No meio da madrugada percebi que ela estava ficando fria, gelada sem que a temperatura ambiente justificasse. Falei com ela, mal conseguiu me responder.
Por conhecê-la bem percebi a severidade da situação. Tomei-a no colo e corri para o interior da casa grande.
Seu pai, também médico, colocou-a no carro e fomos rapidamente ao hospital, toda a família. Sandra necessitava de uma nova transfusão.
Transfusões vinham se tornando rotina em sua vida. Uma rotina que cada vez ia tornando mais curtos os espaços entre uma sessão e outra.
Seu pai também era médico, porém, médicos não fabricam sangue. Para manter um banco de sangue exclusivo e clandestino dentro de um hospital ele desembolsava muito dinheiro além do que gastava com todo o tratamento. Hoje eu percebo que a “reserva particular” não passava de um negócio ilícito. Contudo, quando um ente amado está passando por uma experiência de quase vida, o que é lícito? O que é ético? Diante de um estado de quase vida caem máscaras, vaidades, perde-se a força, despreza-se o poder, leis...

Ao sair da transfusão e de um razoável período de recuperação na UTI Sandra não voltou para casa. Assim como o córrego, estava prestes a entrar no delta ou no desnível.
Magérrima, apresentava um corpo de postiça altivez. Pele rosada dissimulava qualquer doença a quem não a conhecesse. Passando pela alfândega do aeroporto em companhia do doutor Hugo, acenou-me, beijou as pontas dos dedos e com um sopro vigoroso fez o beijo voar até mim.
Seu pai, que também era médico, eu soube, vendeu mais da metade da fazenda. Doutor Hugo especializou-se em sei lá o quê.

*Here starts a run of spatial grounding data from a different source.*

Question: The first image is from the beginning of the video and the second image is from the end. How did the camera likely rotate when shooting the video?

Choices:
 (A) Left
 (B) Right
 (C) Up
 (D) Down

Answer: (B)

Não há muito tempo tive de retornar às proximidades do cenário dessa história. A curiosidade fez com que me desviasse do caminho e me dirigisse à fazenda. O lugar está irreconhecível, há um novo bairro surgindo, muitas novas casas já construídas e habitadas. Um grandioso trabalho de aterro e terraplenagem avançou por onde havia o arrozal sufocando-o com um arruamento de vias largas, a maioria já asfaltada e com luminárias instaladas.

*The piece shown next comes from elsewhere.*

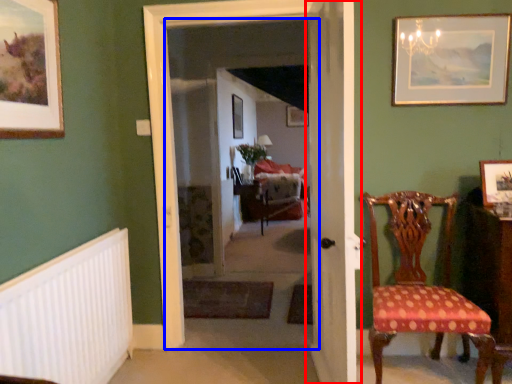
Question: Which object is further to the camera taking this photo, door (highlighted by a red box) or corridor (highlighted by a blue box)?

Choices:
 (A) door
 (B) corridor

Answer: (B)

O córrego não existe mais.
Talvez tenha sido desviado ou canalizado.
Não correm mais gansos, marrecos nem cães poeirentos vira latas.
Não estão mais as éguas Bela e Linda.
Das casas antigas, somente uma das grandes ainda permanece agora transformada em escritório de vendas da empresa incorporadora.
A voz de Sandra ecoou em meu cérebro:  "Vida é ser riacho, cão, égua, árvore, ave... Não, não sou como você e os demais...
Olhei em redor e acreditei - acredito - que minha existência também não passa de uma experiência de quase vida. às vezes me sinto sem túnel de quase morte.